### Instruction a
Return the part of the taxi ride analysis between "#split the time" and "row: datetime.date.weekday(row['date_dt']), axis=1)", inclusive, copied word for word.

Downtown rides tend to have a lower impact than airport ride, which is in line with the fact the airport rides are longer.

Next we try to see via non-parametric statistics whether the driver should prefer some areas

In [None]:
print(df_loc.mean().fare)
q = np.arange(0.01,0.99,0.01) 
df_q=pd.DataFrame({'downtown_area':np.zeros(len(q)), 'close_surburb':np.zeros(len(q)), 'airport':np.zeros(len(q)),'far_surburb':np.zeros(len(q))})
for i_q in range(len(q)):
    df_q['downtown_area'][i_q] = df_loc[df_loc.close_surburb <q[i_q]].mean().fare
    df_q['close_surburb'][i_q] =df_loc[df_loc.downtown_area <q[i_q]].mean().fare
    df_q['airport'][i_q] =df_loc[df_loc.airport <q[i_q]].mean().fare
    df_q['far_surburb'][i_q] =df_loc[df_loc.far_surburb <q[i_q]].mean().fare
df_q.index=q
df_q.plot();

We see that the close surburb should be avoided,

## 6. What day? What Time?

We build the analysis in the folowing sequence: 
- some data preparation 
- which data should you drive?
- which time?
- which time of the week

In [None]:
#first we split date and time, find weekday and period of the day
import warnings
warnings.filterwarnings("ignore")
def create_data_temporal(df):
    '''
    INPUT:
    df - Panda data frame with the original data from the datset    
    OUTPUT:
    df5 -  a new data frame with the following characteristic
      1. take only rides with far <200 and miles <100
      2. datetime stampe split into time and date
      3. column of day of the week
      4. column of time of the day (night,morning,afternoon,night)    
    '''
        
    df5 = df[ ['taxi_id','fare','trip_start_timestamp','trip_miles','trip_seconds','date_dt']]

    #split the time stamps and get the right day
    df5['time_dt'] = df5.apply(lambda row: datetime.datetime.strptime(row['trip_start_timestamp'] ,'%Y-%m-%d %H:%M:%S').time(), axis=1)
    days=['Monday', 'Tuesday','Wednesday', 'Thursday' , 'Friday', 'Saturday', 'Sunday']
    part_of_days=['night', 'morning','afternoon', 'evening' ]
    df5['day1']  = df5.apply(lambda row: datetime.date.weekday(row['date_dt']), axis=1)  
    df5['day']  = df5.apply(lambda row: days[row['day1']], axis=1)  
    df5['part_of_day']=0
    # get the time of the day.

### Available records
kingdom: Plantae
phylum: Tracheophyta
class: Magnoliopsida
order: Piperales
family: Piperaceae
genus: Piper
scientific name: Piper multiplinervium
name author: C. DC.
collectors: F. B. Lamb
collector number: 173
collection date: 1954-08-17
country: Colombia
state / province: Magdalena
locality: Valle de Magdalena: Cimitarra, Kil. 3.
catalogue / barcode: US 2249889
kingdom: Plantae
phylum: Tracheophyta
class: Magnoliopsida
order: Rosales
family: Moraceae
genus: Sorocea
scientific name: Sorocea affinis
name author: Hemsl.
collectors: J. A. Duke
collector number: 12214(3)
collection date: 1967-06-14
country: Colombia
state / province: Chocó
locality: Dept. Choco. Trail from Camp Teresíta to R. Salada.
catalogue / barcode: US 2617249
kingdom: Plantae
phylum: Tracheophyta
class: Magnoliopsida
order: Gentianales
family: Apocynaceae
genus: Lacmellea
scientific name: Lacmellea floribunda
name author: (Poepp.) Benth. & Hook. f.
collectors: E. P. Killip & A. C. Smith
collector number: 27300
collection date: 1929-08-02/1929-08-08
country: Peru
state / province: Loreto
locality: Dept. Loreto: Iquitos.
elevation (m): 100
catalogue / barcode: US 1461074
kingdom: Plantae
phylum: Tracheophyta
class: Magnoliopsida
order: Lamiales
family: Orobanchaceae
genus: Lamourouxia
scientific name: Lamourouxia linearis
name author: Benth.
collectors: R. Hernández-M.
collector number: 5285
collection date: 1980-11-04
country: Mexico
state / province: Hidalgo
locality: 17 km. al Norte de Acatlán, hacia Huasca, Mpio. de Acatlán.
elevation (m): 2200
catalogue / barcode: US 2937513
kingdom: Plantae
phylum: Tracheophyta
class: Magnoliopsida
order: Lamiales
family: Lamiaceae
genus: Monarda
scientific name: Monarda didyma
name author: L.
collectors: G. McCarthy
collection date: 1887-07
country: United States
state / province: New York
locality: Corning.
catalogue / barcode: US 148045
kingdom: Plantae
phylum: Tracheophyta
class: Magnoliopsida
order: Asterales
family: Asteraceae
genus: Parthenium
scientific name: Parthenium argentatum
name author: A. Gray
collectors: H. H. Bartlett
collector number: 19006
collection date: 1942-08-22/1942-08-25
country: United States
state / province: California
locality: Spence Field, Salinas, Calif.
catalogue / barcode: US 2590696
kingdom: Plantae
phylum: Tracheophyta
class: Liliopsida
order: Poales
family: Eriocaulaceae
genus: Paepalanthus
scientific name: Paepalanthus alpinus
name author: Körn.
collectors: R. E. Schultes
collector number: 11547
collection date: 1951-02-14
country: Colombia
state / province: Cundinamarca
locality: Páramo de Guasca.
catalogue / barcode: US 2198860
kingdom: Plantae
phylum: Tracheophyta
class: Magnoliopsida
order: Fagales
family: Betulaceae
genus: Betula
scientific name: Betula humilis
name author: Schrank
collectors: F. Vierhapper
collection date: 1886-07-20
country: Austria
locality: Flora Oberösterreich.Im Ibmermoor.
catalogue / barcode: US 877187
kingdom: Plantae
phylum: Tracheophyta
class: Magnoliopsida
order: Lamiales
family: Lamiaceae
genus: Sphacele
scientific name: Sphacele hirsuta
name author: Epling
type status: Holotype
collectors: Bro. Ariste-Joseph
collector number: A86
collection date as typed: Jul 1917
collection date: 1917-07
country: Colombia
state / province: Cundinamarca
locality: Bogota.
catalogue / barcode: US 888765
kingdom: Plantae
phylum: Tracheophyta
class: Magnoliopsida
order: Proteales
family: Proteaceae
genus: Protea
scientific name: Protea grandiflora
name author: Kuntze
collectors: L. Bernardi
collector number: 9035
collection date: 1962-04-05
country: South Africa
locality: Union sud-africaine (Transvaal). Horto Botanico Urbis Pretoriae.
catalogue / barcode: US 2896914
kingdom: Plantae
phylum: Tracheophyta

### Instruction b
Retype the rows between the line holding "collectors: F. Vierhapper" and the end of the rows, inclusive, with every character unchanged.

### Written answer a
#split the time stamps and get the right day
    df5['time_dt'] = df5.apply(lambda row: datetime.datetime.strptime(row['trip_start_timestamp'] ,'%Y-%m-%d %H:%M:%S').time(), axis=1)
    days=['Monday', 'Tuesday','Wednesday', 'Thursday' , 'Friday', 'Saturday', 'Sunday']
    part_of_days=['night', 'morning','afternoon', 'evening' ]
    df5['day1']  = df5.apply(lambda row: datetime.date.weekday(row['date_dt']), axis=1)

### Written answer b
collectors: F. Vierhapper
collection date: 1886-07-20
country: Austria
locality: Flora Oberösterreich.Im Ibmermoor.
catalogue / barcode: US 877187
kingdom: Plantae
phylum: Tracheophyta
class: Magnoliopsida
order: Lamiales
family: Lamiaceae
genus: Sphacele
scientific name: Sphacele hirsuta
name author: Epling
type status: Holotype
collectors: Bro. Ariste-Joseph
collector number: A86
collection date as typed: Jul 1917
collection date: 1917-07
country: Colombia
state / province: Cundinamarca
locality: Bogota.
catalogue / barcode: US 888765
kingdom: Plantae
phylum: Tracheophyta
class: Magnoliopsida
order: Proteales
family: Proteaceae
genus: Protea
scientific name: Protea grandiflora
name author: Kuntze
collectors: L. Bernardi
collector number: 9035
collection date: 1962-04-05
country: South Africa
locality: Union sud-africaine (Transvaal). Horto Botanico Urbis Pretoriae.
catalogue / barcode: US 2896914
kingdom: Plantae
phylum: Tracheophyta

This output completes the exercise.